By Tom Arnold and Davide Barbuscia
DUBAI, Aug 21 (Reuters) - Middle East investment companies are ramping up their lending to businesses, providing a lifeline for small and medium-sized firms struggling to secure finance from banks that tightened credit after a suffering rise in bad loans.
Industry participants estimate non-bank lenders in the region could provide around $1 billion over the next three to five years, including secured loans, mezzanine debt, preferred shares and convertible loans and bonds.
That's a small slice of the global industry; private debt funds, the other name for non-bank lenders, distributed $58 billion in capital worldwide in the first half of 2016, according to financial data firm Preqin.
But a growing number of Middle Eastern borrowers are considering non-bank finance, alongside other "shadow banking" options such as private equity, venture capital funds and peer-to-peer lending.
In the Gulf, "low oil prices have caused lower liquidity in the market, and combined with more onerous capital requirements for banks, this has led to a decline in the financing available to mid-market companies," said Mirza Beg, managing director of private debt at Waha Capital.
"This situation is creating more opportunities for private debt players like us."
United Arab Emirates-based asset management firm Waha branched into private debt last year, offering conventional and sharia-compliant finance for healthcare, logistics, consumer and business services firms in the Middle East, Africa and Turkey.
Many banks in the Gulf have tightened their policies on lending in the past two years as low oil prices and sluggish economic growth aggravate non-performing loans.
Some banks have also become less able to lend because of pressure on their balance sheets from new regulations, including global Basel III requirements from the Bank of International Settlements and the International Financial Reporting Standards Board's IFRS 9 accounting rule.
New bankruptcy rules, introduced in the UAE late last year and being planned in Saudi Arabia, may force banks to recognise bad loans more promptly.
"From an investment perspective, these factors excite us the most as they are forcing a fundamental shift in the recognition of bad loans, and a cultural change in the restructuring of troubled companies," said Ahmad Alanani, chief executive at Sancta Capital Group, an investment firm focusing on the Middle East and Africa.
Walid Cherif, founder of the private debt business at UAE-based Gulf Capital, said access to working capital was the biggest issue facing an increasing number of companies, especially as some government clients had cut payments to firms in the past 18 months.

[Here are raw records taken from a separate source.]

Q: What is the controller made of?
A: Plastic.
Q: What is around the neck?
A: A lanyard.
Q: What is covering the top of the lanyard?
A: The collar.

"We are seeing business that we talked to two years ago that weren't interested, coming back and talking to us again."
Non-bank lenders can provide companies with the five- to six-year funding that they need to grow, rather than shorter-term bank facilities, Cherif added.
UAE-based financier Shailesh Dash, who plans to set up a mezzanine financing company in November with the aim of lending up to $500 million over five years, sees another factor driving demand for non-bank funding: the inability of many companies to meet banks' demand for assets as security for loans.
Many tech start-ups are light on assets but have cash flows, against which non-bank lenders are happy to provide finance.
Private debt players say the structure of their deals - which often let them convert debt into equity in the event of a default - mean they sometimes have a better chance than banks of getting their money back in the event of difficulty.
Outdated insolvency laws in the Middle East have meant banks often struggle to recover cash or assets from businesses under stress. In the UAE, the process should become smoother under the new bankruptcy law, although the law is so far largely untested.
"If things go badly, we will step in and become an equity holder and provide capital if necessary and if there's a good chance of the business turning around," said Cherif.